In data mining classification is to accurately predict the target class for each case in the data.
Decision tree algorithm is one of the commonly used classification algorithm to make induction
learning based on examples. In this paper we present the comparison of different classification
techniques using WEKA. The aim of this paper is to investigate the performance of different
classification methods on clinical data. The algorithms tested are Bayes Network, Navie bayes
and J48.

CHAPTER 2
OBJECTIVE
The aim of our work is to investigate the performance of different classification methods using
WEKA. Machine learning covers such a broad range of processes that it is difficult to define
precisely. A dictionary definition includes phrases such as to gain knowledge or understanding of
or skill by studying the instruction or experience and modification of a behavioral tendency by
experienced zoologists and psychologists study learning in animals and humans. The extraction
of important information from a large pile of data and its correlations is often the advantage of
using machine learning. New knowledge about tasks is constantly being discovered by humans
and vocabulary changes. There is a constant stream of new events in the world and continuing
redesign of Artificial Intelligent systems to conform to new knowledge is impractical but
machine learning methods might be able to track much of it.
There is a substantial amount of research with machine learning algorithm such as Bayes
Network, Decision tree and Multilayer Perceptron.

CHAPTER 3
METHODOLOGY
Steps to apply different classification techniques on data set and obtain result in WEKA:
Step 1: Accept the input dataset and preprocessed.
Step 2: Apply the classifier algorithm on the whole data set in Classification.
Step 3: Note the accuracy given by it and time required for execution. Also check the confusion
matrix.
Step 4: For comparison of different classification algorithms on different datasets repeat step 2 nd
and 3rd with respect to accuracy and execution time.
Step 5: Compare the different accuracy results provided by the dataset with different
classification algorithms and identify the significant classification algorithm for particular
dataset.
Once you have your data set loaded, all the tabs are available to you.
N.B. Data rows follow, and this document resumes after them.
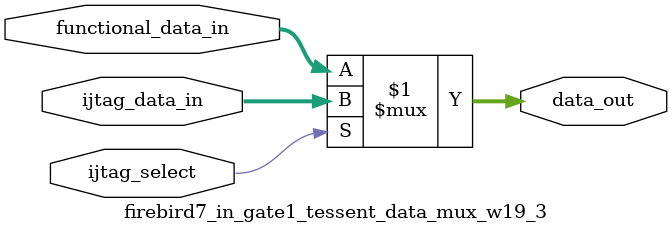
<source format=sv>

module firebird7_in_gate1_tessent_data_mux_w19_3 (
  input wire ijtag_select,
  input wire [18:0]  functional_data_in,
  input wire [18:0]  ijtag_data_in,
  output wire [18:0] data_out
);
assign data_out = (ijtag_select) ? ijtag_data_in : functional_data_in;
endmodule

</source>
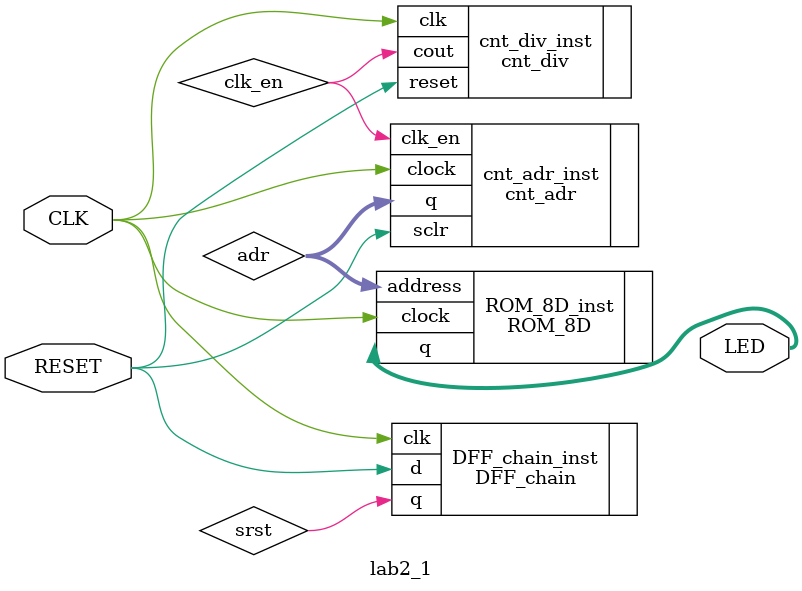
<source format=v>
module lab2_1
#(parameter div_by = 25)
(
	input CLK,
	input RESET,
	output [7:0] LED
);

wire [4:0] adr;
wire clk_en;
wire srst;

DFF_chain DFF_chain_inst (
	.clk	(CLK),
	.d		(RESET),
	.q		(srst)
);

cnt_div #(div_by) cnt_div_inst (
	.clk		(CLK),
	.reset	(RESET),
	.cout		(clk_en)
);

cnt_adr cnt_adr_inst (
	.clock	(CLK),
	.sclr		(RESET),
	.clk_en	(clk_en),
	.q			(adr)
);

ROM_8D ROM_8D_inst (
	.clock	(CLK),
	.address	(adr),
	.q			(LED)
);

endmodule

</source>
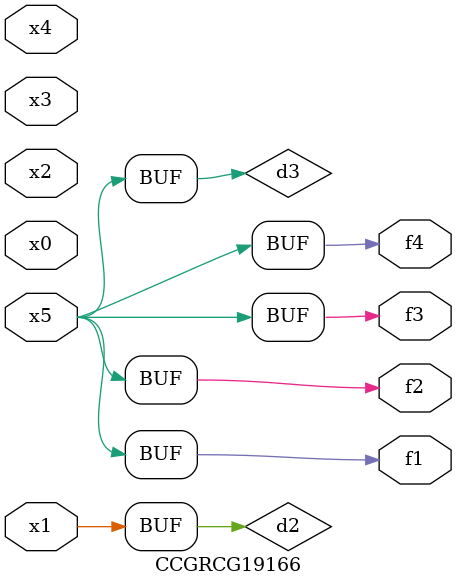
<source format=v>
module CCGRCG19166(
	input x0, x1, x2, x3, x4, x5,
	output f1, f2, f3, f4
);

	wire d1, d2, d3;

	not (d1, x5);
	or (d2, x1);
	xnor (d3, d1);
	assign f1 = d3;
	assign f2 = d3;
	assign f3 = d3;
	assign f4 = d3;
endmodule

</source>
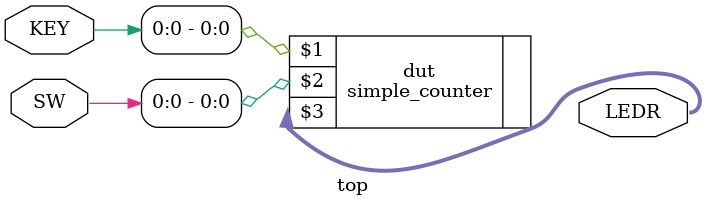
<source format=v>
module top (SW, KEY, LEDR);

    input wire [9:0] SW;        // DE-series switches
    input wire [3:0] KEY;       // DE-series pushbuttons

    output wire [9:0] LEDR;     // DE-series LEDs   

    simple_counter dut (KEY[0], SW[0], LEDR);
 
endmodule


</source>
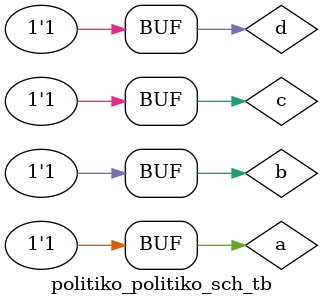
<source format=v>

`timescale 1ns / 1ps

module politiko_politiko_sch_tb();

// Inputs
   reg a;
   reg b;
   reg c;
   reg d;

// Output
   wire s;

// Bidirs

// Instantiate the UUT
   politiko UUT (
		.a(a), 
		.b(b), 
		.c(c), 
		.d(d), 
		.s(s)
   );
// Initialize Inputs
   initial begin
	a = 0;
	b = 0;
	c= 0;
	d=0;     ///0
	#10
	a = 0;
	b = 0;
	c = 0;   //1
	d=1;
	#10
	a = 0;
	b = 0;	//2
	c = 1;
	d=0;
	#10
	a = 0;
	b= 0;		//3
	c = 1;
	d=1;
	#10
	a = 0;
	b= 1;
	c = 0;		//4
	d=0;
	#10
	a = 0;
	b = 1;
	c = 0;		//5
	d=1;
	#10
	a = 0;
	b = 1;	//6
	c =1;
	d=0;
	#10
	a = 0;
	b = 1;
	c = 1;  //7
	d=1;
	#10
	a = 1;
	b =0;
	c =0;  //8
	d=0;
	#10
	a = 1;
	b =0;
	c =0;  //9
	d=1;
	#10
	a =1;
	b =0;
	c= 1;  //10
	d=0;
	#10
	a = 1;
	b = 0;
	c = 1;  //11
	d=1;
	#10
	a = 1;
	b = 1;
	c = 0;  //12
	d=0;
	#10
	a = 1;
	b = 1;
	c = 0;  //13
	d=1;
	#10
	a = 1;
	b = 1;
	c = 1;  //14
	d=0;
	#10
	a = 1;
	b = 1;
	c = 1;  //15
	d=1;
	
end
endmodule

</source>
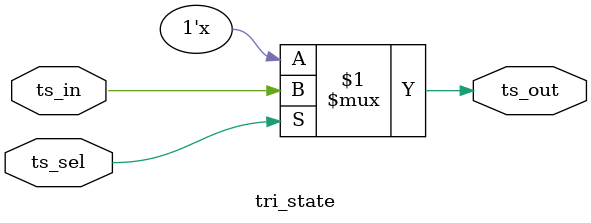
<source format=v>
module tri_state (
	ts_out,
	ts_in,
	ts_sel
);
	input   ts_in, ts_sel;
    output  ts_out;
    tri     ts_out;

    bufif1  b1(ts_out, ts_in, ts_sel);
endmodule 
</source>
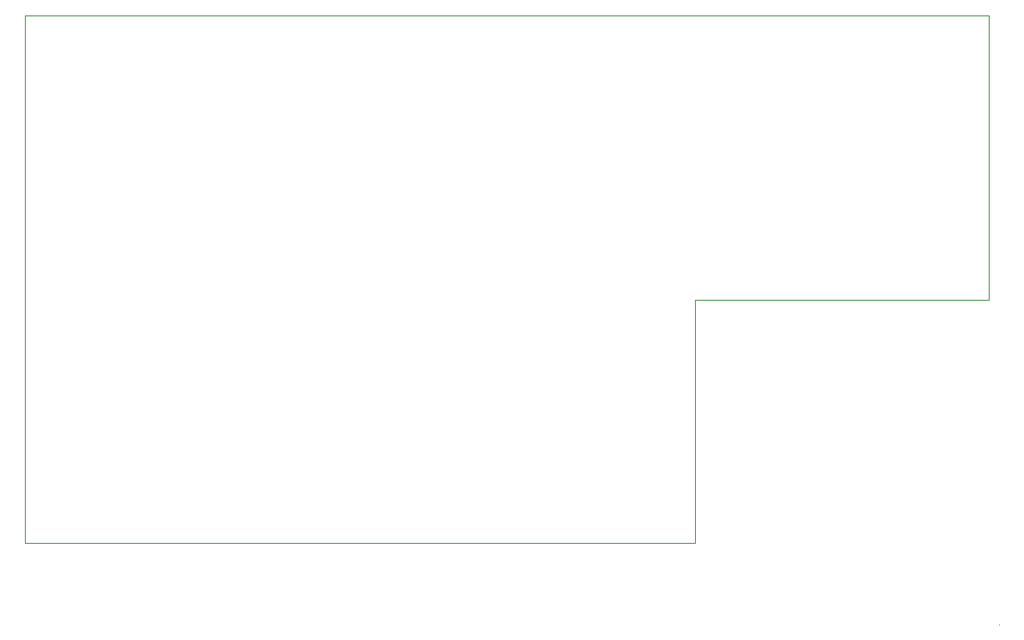
<source format=gm1>
G04 #@! TF.GenerationSoftware,KiCad,Pcbnew,7.0.1-3b83917a11~171~ubuntu22.04.1*
G04 #@! TF.CreationDate,2023-03-12T10:58:09-04:00*
G04 #@! TF.ProjectId,pmf_daughter,706d665f-6461-4756-9768-7465722e6b69,rev?*
G04 #@! TF.SameCoordinates,Original*
G04 #@! TF.FileFunction,Profile,NP*
%FSLAX46Y46*%
G04 Gerber Fmt 4.6, Leading zero omitted, Abs format (unit mm)*
G04 Created by KiCad (PCBNEW 7.0.1-3b83917a11~171~ubuntu22.04.1) date 2023-03-12 10:58:09*
%MOMM*%
%LPD*%
G01*
G04 APERTURE LIST*
G04 #@! TA.AperFunction,Profile*
%ADD10C,0.100000*%
G04 #@! TD*
G04 APERTURE END LIST*
D10*
X118000000Y-43000000D02*
X118000000Y-67000000D01*
X147040000Y-15000000D02*
X147040000Y-43000000D01*
X148000000Y-75000000D02*
X148000000Y-75000000D01*
X52000000Y-67000000D02*
X52000000Y-15000000D01*
X148000000Y-75000000D02*
X148000000Y-75000000D01*
X52000000Y-15000000D02*
X147040000Y-15000000D01*
X147040000Y-43000000D02*
X118000000Y-43000000D01*
X118000000Y-67000000D02*
X52000000Y-67000000D01*
M02*

</source>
Click on the Classify
tab.Classify

Classify window comes up on the screen.

1. Selecting J48 classifier


Click on Choose button in the Classifier box just below the tabs and select C4.5 classifier
WEKA -> Classifiers-> Trees-> J48.

Before you run the classification algorithm, you need to set test options. Set test options in the
Test options box. The test options that available to you are :
1. Use training set: Evaluates the classifier on how well it predicts the class of the instances it
was trained on.
2. Supplied test set: Evaluates the classifier on how well it predicts the class of a set of instances
loaded from a file. Clicking on the Set button brings up a dialog allowing you to choose the
file to test on.
3. Cross-validation: Evaluates the classifier by cross-validation, using the number of folds that
are entered in the Folds text field.
4. Percentage split: Evaluates the classifier on how well it predicts a certain percentage of the
data, which is held out for testing. The amount of data held out depends on the value entered in
the % field.
In this exercise you will evaluate classifier based on how well it predicts 66% of the tested data.
Check Percentage split radio-button and keep it as default 66%. Click on More options
button.

Identify what is included into the output. In the Classifier evaluation options make sure that the
following options are checked:
1. Output model. The output is the classification model on the full training set, so that it can be
viewed, visualized, etc.
2. Output per-class stats. The precision/recall and true/false statistics for each class output.
3. Output confusion matrix. The confusion matrix of the classifiers predictions is included in the
output.
4. Store predictions for visualization. The classifiers predictions are remembered so that they
can be visualized.
5. Set Random seed for Xval / % Split to 1. This specifies the random seed used when
randomizing the data before it is divided up for evaluation purposes.